What to do:
The pictures are to be dropped, and the records below are to be restated word for word.

[Stored data entries]
__________

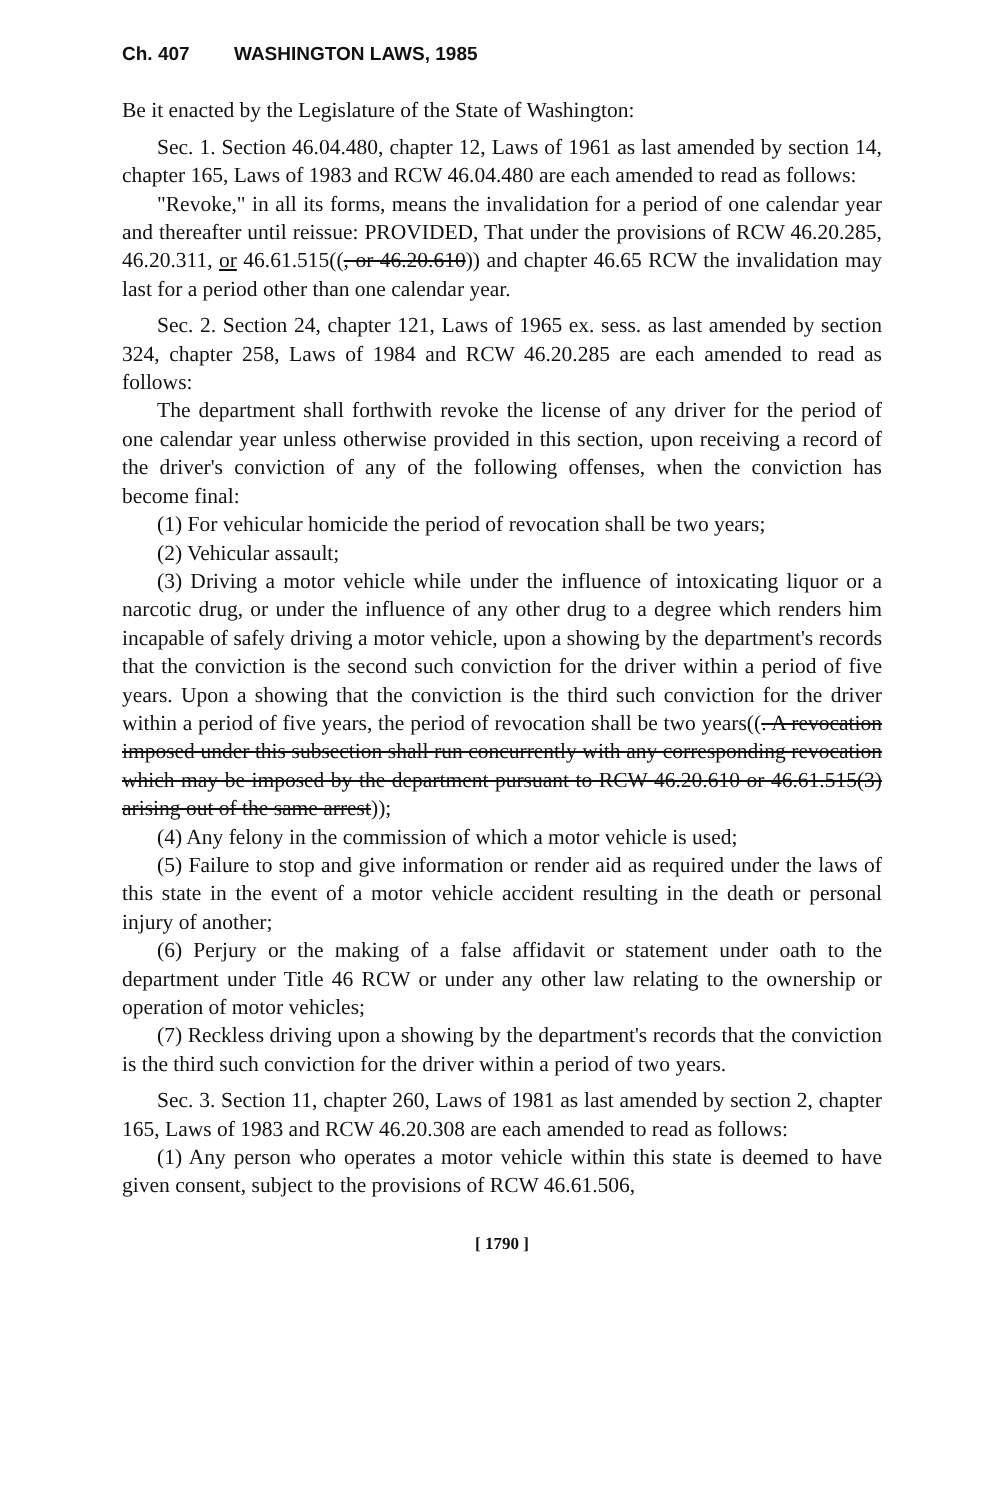Ch. 407 WASHINGTON LAWS, 1985
Be it enacted by the Legislature of the State of Washington:
Sec. 1. Section 46.04.480, chapter 12, Laws of 1961 as last amended by section 14, chapter 165, Laws of 1983 and RCW 46.04.480 are each amended to read as follows:
"Revoke," in all its forms, means the invalidation for a period of one calendar year and thereafter until reissue: PROVIDED, That under the provisions of RCW 46.20.285, 46.20.311, or 46.61.515((, or 46.20.610)) and chapter 46.65 RCW the invalidation may last for a period other than one calendar year.
Sec. 2. Section 24, chapter 121, Laws of 1965 ex. sess. as last amended by section 324, chapter 258, Laws of 1984 and RCW 46.20.285 are each amended to read as follows:
The department shall forthwith revoke the license of any driver for the period of one calendar year unless otherwise provided in this section, upon receiving a record of the driver's conviction of any of the following offenses, when the conviction has become final:
(1) For vehicular homicide the period of revocation shall be two years;
(2) Vehicular assault;
(3) Driving a motor vehicle while under the influence of intoxicating liquor or a narcotic drug, or under the influence of any other drug to a degree which renders him incapable of safely driving a motor vehicle, upon a showing by the department's records that the conviction is the second such conviction for the driver within a period of five years. Upon a showing that the conviction is the third such conviction for the driver within a period of five years, the period of revocation shall be two years((. A revocation imposed under this subsection shall run concurrently with any corresponding revocation which may be imposed by the department pursuant to RCW 46.20.610 or 46.61.515(3) arising out of the same arrest));
(4) Any felony in the commission of which a motor vehicle is used;
(5) Failure to stop and give information or render aid as required under the laws of this state in the event of a motor vehicle accident resulting in the death or personal injury of another;
(6) Perjury or the making of a false affidavit or statement under oath to the department under Title 46 RCW or under any other law relating to the ownership or operation of motor vehicles;
(7) Reckless driving upon a showing by the department's records that the conviction is the third such conviction for the driver within a period of two years.
Sec. 3. Section 11, chapter 260, Laws of 1981 as last amended by section 2, chapter 165, Laws of 1983 and RCW 46.20.308 are each amended to read as follows:
(1) Any person who operates a motor vehicle within this state is deemed to have given consent, subject to the provisions of RCW 46.61.506,
[ 1790 ]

__________

Response to the exercise:
Ch. 407 WASHINGTON LAWS, 1985
Be it enacted by the Legislature of the State of Washington:
Sec. 1. Section 46.04.480, chapter 12, Laws of 1961 as last amended by section 14, chapter 165, Laws of 1983 and RCW 46.04.480 are each amended to read as follows:
"Revoke," in all its forms, means the invalidation for a period of one calendar year and thereafter until reissue: PROVIDED, That under the provisions of RCW 46.20.285, 46.20.311, or 46.61.515((, or 46.20.610)) and chapter 46.65 RCW the invalidation may last for a period other than one calendar year.
Sec. 2. Section 24, chapter 121, Laws of 1965 ex. sess. as last amended by section 324, chapter 258, Laws of 1984 and RCW 46.20.285 are each amended to read as follows:
The department shall forthwith revoke the license of any driver for the period of one calendar year unless otherwise provided in this section, upon receiving a record of the driver's conviction of any of the following offenses, when the conviction has become final:
(1) For vehicular homicide the period of revocation shall be two years;
(2) Vehicular assault;
(3) Driving a motor vehicle while under the influence of intoxicating liquor or a narcotic drug, or under the influence of any other drug to a degree which renders him incapable of safely driving a motor vehicle, upon a showing by the department's records that the conviction is the second such conviction for the driver within a period of five years. Upon a showing that the conviction is the third such conviction for the driver within a period of five years, the period of revocation shall be two years((. A revocation imposed under this subsection shall run concurrently with any corresponding revocation which may be imposed by the department pursuant to RCW 46.20.610 or 46.61.515(3) arising out of the same arrest));
(4) Any felony in the commission of which a motor vehicle is used;
(5) Failure to stop and give information or render aid as required under the laws of this state in the event of a motor vehicle accident resulting in the death or personal injury of another;
(6) Perjury or the making of a false affidavit or statement under oath to the department under Title 46 RCW or under any other law relating to the ownership or operation of motor vehicles;
(7) Reckless driving upon a showing by the department's records that the conviction is the third such conviction for the driver within a period of two years.
Sec. 3. Section 11, chapter 260, Laws of 1981 as last amended by section 2, chapter 165, Laws of 1983 and RCW 46.20.308 are each amended to read as follows:
(1) Any person who operates a motor vehicle within this state is deemed to have given consent, subject to the provisions of RCW 46.61.506,
[ 1790 ]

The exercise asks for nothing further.